Computer spec : 8 Tesla K80's or 2 Tesla V100's ?

Pytha_GorasPytha_Goras Posts: 0


8 Tesla k80's (yes its possible to fit so many inside a motheboard ..who knew eh ) or 2 Tesla V100's ?

 I read here  :

https://helpdaz.zendesk.com/hc/en-us/articles/207530513-System-Recommendations-for-DAZ- Studio-4-

that for DAZ the more CUDA cores are there ,the better

Each K80 has about 4992 CUDA cores . So 8 K80's = 8*4992 cores = 39,936 Cores .

While each V100's have 5,120 CUDA cores  .So 2 V100's = 2*5120 cores = 10,240 Cores.

However ,the V100's ALSO have the Tensor Cores !  640 each ( 1280 total ) - which I read somewhere is much better at rendering (even though less number than CUDA) !  Is this true ?

So pros of Daz ,which of them do you think I should get ?

Post edited by Pytha_Goras on

Comments

  • kenshaw011267kenshaw011267 Posts: 3,805

    While the mobo may have enough slots to accomodate all those cards doesn't mean even 2 Tesla's will work. These cards are meant for server hardware and have very specific requirement that cannot be met by commercial desktop HW.

    You need to check with Nvidia about what MoBo's will work for the specific cards. Back in late winter/early spring another poster had a pair of Tesla's and wasn't able to get them both to work on any MoBo he had access to.

  • namffuaknamffuak Posts: 4,040

    While the mobo may have enough slots to accomodate all those cards doesn't mean even 2 Tesla's will work. These cards are meant for server hardware and have very specific requirement that cannot be met by commercial desktop HW.

    You need to check with Nvidia about what MoBo's will work for the specific cards. Back in late winter/early spring another poster had a pair of Tesla's and wasn't able to get them both to work on any MoBo he had access to.

    IIRC the issue is a shared memory space set up by Windows at startup that isn't sufficient for more than one Tesla - and the "fix" is to use Windows Server and not Windows 10 or 8.1. I may be wrong, but I think there was mention that the cpu needed to e a xeon as well.

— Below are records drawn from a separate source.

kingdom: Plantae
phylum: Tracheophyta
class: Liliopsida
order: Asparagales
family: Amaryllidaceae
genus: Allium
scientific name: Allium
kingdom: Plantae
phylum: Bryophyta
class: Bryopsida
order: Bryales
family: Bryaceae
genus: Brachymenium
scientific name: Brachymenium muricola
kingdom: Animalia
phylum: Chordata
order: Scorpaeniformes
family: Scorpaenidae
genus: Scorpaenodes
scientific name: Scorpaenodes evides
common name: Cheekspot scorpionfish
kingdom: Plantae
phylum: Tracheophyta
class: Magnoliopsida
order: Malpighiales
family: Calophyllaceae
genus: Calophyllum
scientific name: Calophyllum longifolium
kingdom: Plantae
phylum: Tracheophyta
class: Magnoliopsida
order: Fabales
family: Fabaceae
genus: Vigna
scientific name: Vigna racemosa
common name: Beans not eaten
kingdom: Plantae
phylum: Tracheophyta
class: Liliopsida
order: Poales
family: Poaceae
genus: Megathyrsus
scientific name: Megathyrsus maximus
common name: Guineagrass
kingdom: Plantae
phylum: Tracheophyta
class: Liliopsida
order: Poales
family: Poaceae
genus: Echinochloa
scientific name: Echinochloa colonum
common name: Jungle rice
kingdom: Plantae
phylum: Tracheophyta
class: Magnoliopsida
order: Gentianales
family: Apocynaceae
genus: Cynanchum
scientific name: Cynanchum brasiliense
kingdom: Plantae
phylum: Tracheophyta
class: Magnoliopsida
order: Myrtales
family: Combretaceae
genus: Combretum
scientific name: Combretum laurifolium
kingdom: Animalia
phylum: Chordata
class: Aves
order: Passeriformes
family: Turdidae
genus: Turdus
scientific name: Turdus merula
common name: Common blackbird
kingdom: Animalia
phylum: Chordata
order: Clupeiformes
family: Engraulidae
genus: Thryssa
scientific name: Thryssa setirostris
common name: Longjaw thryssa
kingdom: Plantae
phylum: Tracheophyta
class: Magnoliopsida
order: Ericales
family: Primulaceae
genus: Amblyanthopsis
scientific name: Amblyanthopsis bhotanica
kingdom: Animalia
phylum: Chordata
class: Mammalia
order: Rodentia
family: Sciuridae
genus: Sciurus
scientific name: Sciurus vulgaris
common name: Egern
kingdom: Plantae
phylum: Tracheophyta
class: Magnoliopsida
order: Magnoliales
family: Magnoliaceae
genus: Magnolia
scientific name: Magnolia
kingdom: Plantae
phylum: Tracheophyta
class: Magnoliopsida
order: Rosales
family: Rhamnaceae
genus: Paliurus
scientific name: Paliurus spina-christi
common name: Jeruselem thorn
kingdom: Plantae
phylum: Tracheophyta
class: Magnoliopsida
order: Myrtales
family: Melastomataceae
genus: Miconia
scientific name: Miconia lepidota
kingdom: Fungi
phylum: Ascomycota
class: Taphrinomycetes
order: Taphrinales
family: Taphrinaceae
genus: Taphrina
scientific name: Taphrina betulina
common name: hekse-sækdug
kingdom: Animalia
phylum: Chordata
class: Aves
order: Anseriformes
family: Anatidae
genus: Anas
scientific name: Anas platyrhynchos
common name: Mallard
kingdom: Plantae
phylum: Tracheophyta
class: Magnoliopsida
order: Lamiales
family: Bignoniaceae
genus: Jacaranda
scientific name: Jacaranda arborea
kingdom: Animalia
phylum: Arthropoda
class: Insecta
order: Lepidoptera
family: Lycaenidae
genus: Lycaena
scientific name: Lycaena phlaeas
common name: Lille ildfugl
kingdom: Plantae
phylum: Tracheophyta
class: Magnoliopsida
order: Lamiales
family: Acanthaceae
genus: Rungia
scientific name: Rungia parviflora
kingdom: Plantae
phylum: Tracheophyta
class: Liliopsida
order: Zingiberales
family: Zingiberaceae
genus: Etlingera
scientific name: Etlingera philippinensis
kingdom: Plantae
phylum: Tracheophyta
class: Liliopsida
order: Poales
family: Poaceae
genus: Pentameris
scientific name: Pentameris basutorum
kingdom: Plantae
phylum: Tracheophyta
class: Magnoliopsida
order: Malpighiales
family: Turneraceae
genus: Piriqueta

  • kenshaw011267kenshaw011267 Posts: 3,805
    namffuak said:

    While the mobo may have enough slots to accomodate all those cards doesn't mean even 2 Tesla's will work. These cards are meant for server hardware and have very specific requirement that cannot be met by commercial desktop HW.

    You need to check with Nvidia about what MoBo's will work for the specific cards. Back in late winter/early spring another poster had a pair of Tesla's and wasn't able to get them both to work on any MoBo he had access to.

    IIRC the issue is a shared memory space set up by Windows at startup that isn't sufficient for more than one Tesla - and the "fix" is to use Windows Server and not Windows 10 or 8.1. I may be wrong, but I think there was mention that the cpu needed to e a xeon as well.

    This isn't my field so don't take this as gospel.

    Nvidia said there were Mobo resources needed for multiple Tesla's that none server boards do not provide. When I looked into it it came down to the boot up provisioning of devices and PCIE resources but I couldn't figure out what was actually lacking on non server boards.

    Based on my experience with server hardware you don't need Windows at all but perhaps Windows Server is the onlyWindows variant that will work. Nvidia didn't say anything about it. You certainly do not need Xeon's. We have some of the new Dell Epyc racks running Teslas.

  • namffuaknamffuak Posts: 4,040
    namffuak said:

    While the mobo may have enough slots to accomodate all those cards doesn't mean even 2 Tesla's will work. These cards are meant for server hardware and have very specific requirement that cannot be met by commercial desktop HW.

    You need to check with Nvidia about what MoBo's will work for the specific cards. Back in late winter/early spring another poster had a pair of Tesla's and wasn't able to get them both to work on any MoBo he had access to.

    IIRC the issue is a shared memory space set up by Windows at startup that isn't sufficient for more than one Tesla - and the "fix" is to use Windows Server and not Windows 10 or 8.1. I may be wrong, but I think there was mention that the cpu needed to e a xeon as well.

    This isn't my field so don't take this as gospel.

    Nvidia said there were Mobo resources needed for multiple Tesla's that none server boards do not provide. When I looked into it it came down to the boot up provisioning of devices and PCIE resources but I couldn't figure out what was actually lacking on non server boards.

    Based on my experience with server hardware you don't need Windows at all but perhaps Windows Server is the onlyWindows variant that will work. Nvidia didn't say anything about it. You certainly do not need Xeon's. We have some of the new Dell Epyc racks running Teslas.

    OK - I was going from memory, which is never really a good idea -- thanks for the clarification.